Tecnologia

Hacker, anche Londra deve difendersi dagli attacchi informatici. E deve farlo in fretta

Mentre in Giappone viene scelto per la difesa cibernetica il più analogico dei ministri – azzeccato come un vegano a patrocinare la sagra della porchetta di Ariccia – e in Italia dopo giorni di silenzio stampa si sdrammatizza la funesta violazione della posta elettronica certificata di importanti ministeri, in Gran Bretagna il problema delle infrastrutture critiche viene vissuto con grande apprensione.

Il Comitato parlamentare per le strategie di sicurezza nazionale ha strigliato il governo di Londra perché i funzionari pubblici “non agiscono con l’urgenza e con la forza che la situazione richiede”. La vulnerabilità viene imputata a un’endemica scarsa sollecitudine ad affrontare il problema: il pollice verso non tocca in sorte solo ai gran commis statali ma anche ai protagonisti dell’imprenditoria privata, tutti accomunati da uno sconfortante disinteresse a cambiare atteggiamento in proposito e ad adoperarsi per evitare possibili sgradevoli sorprese. Un documento congiunto della Camera dei lord e di quella dei comuni, intitolato Cyber Security of the UK’s Critical National Infrastructure e reso pubblico il 12 novembre scorso, traccia un quadro senza dubbio impietoso ma manifesta un interesse concreto all’individuazione di una soluzione, che come si legge all’inizio di pagina 47 “sta crescendo e sta anche evolvendo”.

I Paesi ostili – secondo il report – si fanno sempre più aggressivi e alcuni di questi (e qui primeggia la Russia) hanno cominciato a cercare le vie più efficaci per colpire il sistema cardiovascolare tecnologico britannico dei servizi essenziali (energia, telecomunicazioni, trasporti, finanza, sanità), a mandare a segno complesse operazioni di spionaggio, a perpetrare in modo sistematico il furto di proprietà intellettuali. Non bastassero le attività State-controlled (dirette o controllate dagli Stati) o State-sponsored (cioè quelle “semplicemente” incentivate o favorite dai governi), il rapporto segnala attori non istituzionali (come gruppi della criminalità organizzata) che stanno maturando sempre più significative capacità offensive in campo cyber.

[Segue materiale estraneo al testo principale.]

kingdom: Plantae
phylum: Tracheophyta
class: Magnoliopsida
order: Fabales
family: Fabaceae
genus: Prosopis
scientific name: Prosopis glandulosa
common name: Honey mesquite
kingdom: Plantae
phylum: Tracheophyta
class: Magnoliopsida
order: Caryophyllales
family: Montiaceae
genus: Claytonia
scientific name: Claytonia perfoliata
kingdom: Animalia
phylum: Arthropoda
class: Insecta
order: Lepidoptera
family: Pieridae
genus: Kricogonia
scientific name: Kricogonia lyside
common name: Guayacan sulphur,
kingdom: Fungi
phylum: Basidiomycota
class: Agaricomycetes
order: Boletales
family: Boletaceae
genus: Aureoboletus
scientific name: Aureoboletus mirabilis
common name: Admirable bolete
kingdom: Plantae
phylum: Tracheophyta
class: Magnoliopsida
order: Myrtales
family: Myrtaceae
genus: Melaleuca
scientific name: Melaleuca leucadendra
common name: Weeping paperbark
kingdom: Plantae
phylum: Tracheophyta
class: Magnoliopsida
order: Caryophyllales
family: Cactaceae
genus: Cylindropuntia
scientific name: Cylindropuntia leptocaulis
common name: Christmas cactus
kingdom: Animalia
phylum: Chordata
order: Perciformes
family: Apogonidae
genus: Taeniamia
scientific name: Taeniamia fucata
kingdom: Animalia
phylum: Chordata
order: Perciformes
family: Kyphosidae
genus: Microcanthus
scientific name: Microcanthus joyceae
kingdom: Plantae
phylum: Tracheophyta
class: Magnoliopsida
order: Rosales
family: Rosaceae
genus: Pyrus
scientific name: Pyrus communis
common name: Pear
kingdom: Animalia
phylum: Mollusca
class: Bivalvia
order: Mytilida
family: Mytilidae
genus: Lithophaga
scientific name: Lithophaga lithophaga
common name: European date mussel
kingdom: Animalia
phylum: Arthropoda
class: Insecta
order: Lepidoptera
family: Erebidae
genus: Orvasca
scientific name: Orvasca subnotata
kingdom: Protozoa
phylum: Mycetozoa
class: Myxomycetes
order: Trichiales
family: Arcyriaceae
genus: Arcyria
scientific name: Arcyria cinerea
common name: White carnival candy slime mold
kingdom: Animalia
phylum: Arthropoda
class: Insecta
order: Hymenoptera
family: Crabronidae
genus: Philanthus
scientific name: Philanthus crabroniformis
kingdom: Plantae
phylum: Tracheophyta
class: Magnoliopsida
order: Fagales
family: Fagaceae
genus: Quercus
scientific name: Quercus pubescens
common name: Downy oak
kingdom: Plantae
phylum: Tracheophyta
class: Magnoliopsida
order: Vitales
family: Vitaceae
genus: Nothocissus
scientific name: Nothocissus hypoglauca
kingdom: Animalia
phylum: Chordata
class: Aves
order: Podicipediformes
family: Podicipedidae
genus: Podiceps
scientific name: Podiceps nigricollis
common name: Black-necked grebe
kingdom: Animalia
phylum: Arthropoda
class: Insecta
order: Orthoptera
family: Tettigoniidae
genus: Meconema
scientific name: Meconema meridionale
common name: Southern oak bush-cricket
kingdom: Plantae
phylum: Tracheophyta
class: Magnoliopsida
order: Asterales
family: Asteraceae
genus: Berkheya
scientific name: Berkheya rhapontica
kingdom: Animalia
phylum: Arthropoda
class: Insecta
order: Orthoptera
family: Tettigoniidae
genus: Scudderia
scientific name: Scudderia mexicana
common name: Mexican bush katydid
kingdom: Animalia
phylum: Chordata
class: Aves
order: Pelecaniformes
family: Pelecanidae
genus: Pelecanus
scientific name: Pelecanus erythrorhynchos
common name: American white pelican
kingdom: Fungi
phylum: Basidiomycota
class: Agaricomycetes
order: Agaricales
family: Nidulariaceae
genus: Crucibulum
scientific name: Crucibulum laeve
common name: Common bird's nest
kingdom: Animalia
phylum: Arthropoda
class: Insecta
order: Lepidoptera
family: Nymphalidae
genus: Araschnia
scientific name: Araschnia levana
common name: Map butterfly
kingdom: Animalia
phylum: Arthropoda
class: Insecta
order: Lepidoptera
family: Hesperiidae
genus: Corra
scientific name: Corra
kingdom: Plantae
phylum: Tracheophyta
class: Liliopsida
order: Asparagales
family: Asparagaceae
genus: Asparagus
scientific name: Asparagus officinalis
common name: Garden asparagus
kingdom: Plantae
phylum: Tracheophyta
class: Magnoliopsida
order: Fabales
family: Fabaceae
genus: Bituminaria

Le minacce sono soggette a continui cambiamenti e l’incessante emergere di sempre nuove vulnerabilità rende pressoché impossibile la missione, volta a mettere in sicurezza le reti telematiche e i sistemi informatici su cui poggia il regolare funzionamento del ciclo biologico delle infrastrutture critiche nazionali. I piani per incrementare le difese e ridurre l’impatto di possibili attacchi hacker sono oggetto di costante aggiornamento, ma oltremanica si ha la consapevolezza che non venga fatto abbastanza. Ogni sforzo per fortificare la resilienza alle offensive cibernetiche è ben più impegnativo e meno fruttifero della poca fatica richiesta agli aggressori per perseguire i loro obiettivi, con ampia possibilità di scelta dei bersagli e delle motivazioni per scatenare l’inferno.

Il piano di azione varato in Gran Bretagna nel 2016 era stato annunciato come “prioritario”, ma le cose – come evidenzia il report delle Camere – sono poi andate diversamente. La National cyber security strategy – a dispetto di una puntuale indicazione dei rischi di attacco cibernetico al Regno Unito – non è stata in grado di stabilire obiettivi concreti per il governo, di definire l’arco temporale in cui raggiungerli e tanto meno di fissare le modalità per misurare l’effettivo avanzamento dei lavori posti in essere. Il report lamenta che non venga data trasparenza su come siano stati impiegati i fondi destinati alla difesa cyber: la Commissione parlamentare ritiene inquietante il fatto che si sappia di uno stanziamento di circa 1 miliardo e 900 milioni di sterline ma non si conosca quale sia stata la destinazione di tale cifra.

Il documento merita di essere letto. Con attenzione. Può essere l’occasione per avviare un rigoroso esame di coscienza ed evitare, nella malaugurata ipotesi che venga a ripetersi una sciagura come quella delle Pec istituzionali, che un incidente si chiuda con un “tutto sotto controllo” che nemmeno Carlo Collodi sarebbe stato capace di mettere in bocca al proprio burattino di legno.